For the text recognition part you may opt to go with OCR. That will make your work easy but I doubt it will increase the processing time as you will be using two complex Neural networks, one in YOLO and another in OCR. If you are fine with increase in time of computing, then you must checkout OCR once.

And, you can share your code with me on github itself using a public or private repo whatever suits you, my handle is @Kunika21 .

moxgeek commented 4 years ago

exactly, the problem using OCR gonna make this part worst in term of computation and realtime detection. so i did it changing some lines in the segmentation char and it's work fine ( the hack that i did is related to the hight of those chars ,if there are less then avg by 20% , i add some extra +15 on y0 value.

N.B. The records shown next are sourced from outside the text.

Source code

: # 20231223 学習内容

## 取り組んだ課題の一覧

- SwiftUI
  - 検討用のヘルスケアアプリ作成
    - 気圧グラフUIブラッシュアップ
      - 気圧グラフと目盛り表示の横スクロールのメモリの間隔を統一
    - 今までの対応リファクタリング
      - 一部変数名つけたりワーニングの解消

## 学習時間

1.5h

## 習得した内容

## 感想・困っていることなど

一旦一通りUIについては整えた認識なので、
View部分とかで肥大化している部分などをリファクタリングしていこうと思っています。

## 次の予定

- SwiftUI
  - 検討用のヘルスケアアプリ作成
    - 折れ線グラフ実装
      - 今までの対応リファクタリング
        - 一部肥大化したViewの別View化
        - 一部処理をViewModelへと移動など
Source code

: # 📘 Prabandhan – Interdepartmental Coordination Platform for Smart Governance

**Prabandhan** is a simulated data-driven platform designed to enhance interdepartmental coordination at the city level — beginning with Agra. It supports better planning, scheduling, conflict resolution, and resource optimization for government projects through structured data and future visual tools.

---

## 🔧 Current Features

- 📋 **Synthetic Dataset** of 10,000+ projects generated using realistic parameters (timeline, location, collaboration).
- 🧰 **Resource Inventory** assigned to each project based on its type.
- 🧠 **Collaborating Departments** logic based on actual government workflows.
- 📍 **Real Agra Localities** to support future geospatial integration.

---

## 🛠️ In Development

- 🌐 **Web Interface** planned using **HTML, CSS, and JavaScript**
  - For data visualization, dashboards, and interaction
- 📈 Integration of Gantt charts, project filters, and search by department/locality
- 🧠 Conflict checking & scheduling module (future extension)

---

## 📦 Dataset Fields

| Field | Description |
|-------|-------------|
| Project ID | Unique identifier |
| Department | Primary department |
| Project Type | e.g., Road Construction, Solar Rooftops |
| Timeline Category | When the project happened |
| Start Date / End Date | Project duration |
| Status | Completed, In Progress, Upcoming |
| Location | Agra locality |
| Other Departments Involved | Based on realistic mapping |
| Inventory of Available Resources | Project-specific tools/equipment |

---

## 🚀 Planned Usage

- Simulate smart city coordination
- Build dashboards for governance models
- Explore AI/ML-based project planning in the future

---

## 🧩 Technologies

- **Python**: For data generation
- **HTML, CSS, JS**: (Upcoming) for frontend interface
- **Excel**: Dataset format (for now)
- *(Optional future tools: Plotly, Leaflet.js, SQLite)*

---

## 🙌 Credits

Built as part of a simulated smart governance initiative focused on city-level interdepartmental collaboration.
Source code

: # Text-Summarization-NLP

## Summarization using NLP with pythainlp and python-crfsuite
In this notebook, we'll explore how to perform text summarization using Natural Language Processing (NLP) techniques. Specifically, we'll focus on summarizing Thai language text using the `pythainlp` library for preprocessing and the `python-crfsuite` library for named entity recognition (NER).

i think that the result i have for the moment is great, im working on the first part ( detection the car with darknet ) espacially that darknet wights is not supported for android , even with tenserflow demo. i tried darkflow but the model that im using for the car and plate detection is created with tiny yolo cfg, and that not supported in darflow, and even for some other project like DW2TF, i think that im doing something wrong . espacily that the car and plate detection is slow (1fram/s).

anyways ,this project is really good and simple to understand and refactoring ,however improvement by @apoorva-dave can be suitable :)

apoorva-dave commented 4 years ago

@moxgeek @Kunika21 hey apologies for not replying. I have been quite busy and could not get time to go through the issue. @moxgeek I hope your problem was solved by @Kunika21. Feel free to contribute to the project and raise a pull request.